--- Task material ---

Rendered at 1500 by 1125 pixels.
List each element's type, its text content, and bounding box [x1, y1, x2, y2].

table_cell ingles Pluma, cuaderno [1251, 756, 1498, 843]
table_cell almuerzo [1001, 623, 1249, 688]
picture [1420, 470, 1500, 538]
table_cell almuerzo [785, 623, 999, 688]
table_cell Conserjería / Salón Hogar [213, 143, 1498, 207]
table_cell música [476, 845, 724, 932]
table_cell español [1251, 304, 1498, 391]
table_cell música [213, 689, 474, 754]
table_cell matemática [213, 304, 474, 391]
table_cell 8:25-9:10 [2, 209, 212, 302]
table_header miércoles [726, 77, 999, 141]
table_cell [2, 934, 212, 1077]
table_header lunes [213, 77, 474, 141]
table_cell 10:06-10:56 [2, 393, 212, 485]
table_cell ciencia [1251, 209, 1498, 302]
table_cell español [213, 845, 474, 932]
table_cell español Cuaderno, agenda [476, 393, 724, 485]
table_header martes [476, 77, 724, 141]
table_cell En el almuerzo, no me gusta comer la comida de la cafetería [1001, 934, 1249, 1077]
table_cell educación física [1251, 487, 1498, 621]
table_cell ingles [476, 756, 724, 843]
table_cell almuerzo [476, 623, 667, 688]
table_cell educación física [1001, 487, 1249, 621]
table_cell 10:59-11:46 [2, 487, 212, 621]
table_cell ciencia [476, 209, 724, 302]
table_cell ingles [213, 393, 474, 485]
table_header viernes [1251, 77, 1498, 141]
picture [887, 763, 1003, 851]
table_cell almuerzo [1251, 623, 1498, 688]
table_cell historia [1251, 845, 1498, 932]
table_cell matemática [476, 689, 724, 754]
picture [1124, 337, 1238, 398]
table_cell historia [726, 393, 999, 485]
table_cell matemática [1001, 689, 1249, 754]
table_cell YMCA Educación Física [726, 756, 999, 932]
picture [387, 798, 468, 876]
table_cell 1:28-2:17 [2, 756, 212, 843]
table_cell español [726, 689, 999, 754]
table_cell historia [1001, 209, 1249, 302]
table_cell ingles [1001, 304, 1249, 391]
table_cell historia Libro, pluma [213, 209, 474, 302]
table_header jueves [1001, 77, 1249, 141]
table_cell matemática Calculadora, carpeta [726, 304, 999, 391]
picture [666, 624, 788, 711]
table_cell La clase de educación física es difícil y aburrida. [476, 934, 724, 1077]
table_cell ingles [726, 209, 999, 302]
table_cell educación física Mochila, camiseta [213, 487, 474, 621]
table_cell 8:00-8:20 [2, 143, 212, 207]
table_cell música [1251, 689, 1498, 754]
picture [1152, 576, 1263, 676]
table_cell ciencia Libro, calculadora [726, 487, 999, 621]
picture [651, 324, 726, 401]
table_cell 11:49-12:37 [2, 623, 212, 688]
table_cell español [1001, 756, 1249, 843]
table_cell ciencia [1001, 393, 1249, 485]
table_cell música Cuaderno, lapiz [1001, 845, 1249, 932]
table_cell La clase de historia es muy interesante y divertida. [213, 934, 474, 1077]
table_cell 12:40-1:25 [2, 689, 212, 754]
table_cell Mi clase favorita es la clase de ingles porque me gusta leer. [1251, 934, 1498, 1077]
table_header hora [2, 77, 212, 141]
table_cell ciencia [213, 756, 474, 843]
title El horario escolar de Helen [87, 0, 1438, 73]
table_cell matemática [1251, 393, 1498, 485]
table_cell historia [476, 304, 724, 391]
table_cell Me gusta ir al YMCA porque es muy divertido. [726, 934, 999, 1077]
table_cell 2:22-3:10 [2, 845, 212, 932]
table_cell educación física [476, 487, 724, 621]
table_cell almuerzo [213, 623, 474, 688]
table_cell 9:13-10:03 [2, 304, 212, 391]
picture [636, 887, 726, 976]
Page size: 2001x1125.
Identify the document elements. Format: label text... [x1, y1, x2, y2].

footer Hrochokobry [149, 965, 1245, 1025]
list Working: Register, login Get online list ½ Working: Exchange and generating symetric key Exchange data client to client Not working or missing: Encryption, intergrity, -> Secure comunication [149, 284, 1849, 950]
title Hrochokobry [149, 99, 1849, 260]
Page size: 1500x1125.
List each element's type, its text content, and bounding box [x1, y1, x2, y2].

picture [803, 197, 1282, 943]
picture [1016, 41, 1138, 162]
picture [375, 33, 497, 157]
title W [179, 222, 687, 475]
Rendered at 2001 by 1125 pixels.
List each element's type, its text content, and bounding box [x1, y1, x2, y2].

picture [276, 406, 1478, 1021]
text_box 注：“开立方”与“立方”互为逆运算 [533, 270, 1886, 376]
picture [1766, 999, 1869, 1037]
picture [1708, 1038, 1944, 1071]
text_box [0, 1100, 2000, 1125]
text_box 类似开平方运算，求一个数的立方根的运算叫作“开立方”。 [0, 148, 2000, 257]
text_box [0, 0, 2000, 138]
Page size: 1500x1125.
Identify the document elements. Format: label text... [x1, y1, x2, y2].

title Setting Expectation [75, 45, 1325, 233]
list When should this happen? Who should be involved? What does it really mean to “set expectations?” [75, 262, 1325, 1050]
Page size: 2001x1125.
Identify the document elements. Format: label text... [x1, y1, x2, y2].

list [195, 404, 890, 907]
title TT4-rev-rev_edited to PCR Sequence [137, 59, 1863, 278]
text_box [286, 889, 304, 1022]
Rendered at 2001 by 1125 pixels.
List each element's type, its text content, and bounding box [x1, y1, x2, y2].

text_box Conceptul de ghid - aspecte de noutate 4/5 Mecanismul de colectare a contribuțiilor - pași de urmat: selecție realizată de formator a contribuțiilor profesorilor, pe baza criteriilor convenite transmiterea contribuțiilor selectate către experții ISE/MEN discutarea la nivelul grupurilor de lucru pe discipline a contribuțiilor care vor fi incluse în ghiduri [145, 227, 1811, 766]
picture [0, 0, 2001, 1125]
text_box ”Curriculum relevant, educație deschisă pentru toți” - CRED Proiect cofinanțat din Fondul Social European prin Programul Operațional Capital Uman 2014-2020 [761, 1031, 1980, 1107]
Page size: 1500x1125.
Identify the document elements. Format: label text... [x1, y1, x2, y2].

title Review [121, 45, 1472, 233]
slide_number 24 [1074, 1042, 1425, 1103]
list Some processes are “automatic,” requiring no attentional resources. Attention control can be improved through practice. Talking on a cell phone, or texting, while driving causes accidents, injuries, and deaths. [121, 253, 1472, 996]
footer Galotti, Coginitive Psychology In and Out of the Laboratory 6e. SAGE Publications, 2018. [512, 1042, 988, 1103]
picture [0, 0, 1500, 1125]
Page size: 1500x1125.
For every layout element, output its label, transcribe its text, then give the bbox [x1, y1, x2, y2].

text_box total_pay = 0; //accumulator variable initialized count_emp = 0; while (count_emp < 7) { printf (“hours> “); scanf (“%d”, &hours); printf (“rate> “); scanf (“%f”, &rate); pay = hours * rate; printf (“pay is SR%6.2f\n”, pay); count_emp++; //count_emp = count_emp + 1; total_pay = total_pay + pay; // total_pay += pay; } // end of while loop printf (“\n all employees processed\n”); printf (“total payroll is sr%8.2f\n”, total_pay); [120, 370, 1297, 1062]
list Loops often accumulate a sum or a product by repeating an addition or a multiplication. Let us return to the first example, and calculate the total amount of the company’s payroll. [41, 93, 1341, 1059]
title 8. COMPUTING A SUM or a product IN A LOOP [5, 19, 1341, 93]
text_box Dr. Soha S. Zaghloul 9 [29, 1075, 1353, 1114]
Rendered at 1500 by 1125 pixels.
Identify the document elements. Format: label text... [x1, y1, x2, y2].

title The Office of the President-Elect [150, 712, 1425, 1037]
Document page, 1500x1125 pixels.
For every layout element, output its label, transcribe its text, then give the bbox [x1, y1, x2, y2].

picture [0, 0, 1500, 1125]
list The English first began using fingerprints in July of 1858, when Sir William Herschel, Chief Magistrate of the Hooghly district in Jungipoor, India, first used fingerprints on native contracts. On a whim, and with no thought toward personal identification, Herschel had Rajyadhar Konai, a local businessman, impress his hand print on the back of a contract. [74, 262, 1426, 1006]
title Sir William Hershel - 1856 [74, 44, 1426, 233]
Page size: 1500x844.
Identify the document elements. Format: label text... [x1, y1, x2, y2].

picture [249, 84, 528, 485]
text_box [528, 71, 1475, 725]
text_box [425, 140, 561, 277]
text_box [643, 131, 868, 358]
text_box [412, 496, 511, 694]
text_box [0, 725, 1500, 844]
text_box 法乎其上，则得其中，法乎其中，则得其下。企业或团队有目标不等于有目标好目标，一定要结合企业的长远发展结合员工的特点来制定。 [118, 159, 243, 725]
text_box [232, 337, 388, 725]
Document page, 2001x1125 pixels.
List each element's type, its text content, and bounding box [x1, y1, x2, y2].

---

Request: Return exactly the lines above from the line that has "text_box [528, 71, 1475, 725]" through the line that has "text_box [232, 337, 388, 725]", inclusive, and nothing else.

Answer box:
text_box [528, 71, 1475, 725]
text_box [425, 140, 561, 277]
text_box [643, 131, 868, 358]
text_box [412, 496, 511, 694]
text_box [0, 725, 1500, 844]
text_box 法乎其上，则得其中，法乎其中，则得其下。企业或团队有目标不等于有目标好目标，一定要结合企业的长远发展结合员工的特点来制定。 [118, 159, 243, 725]
text_box [232, 337, 388, 725]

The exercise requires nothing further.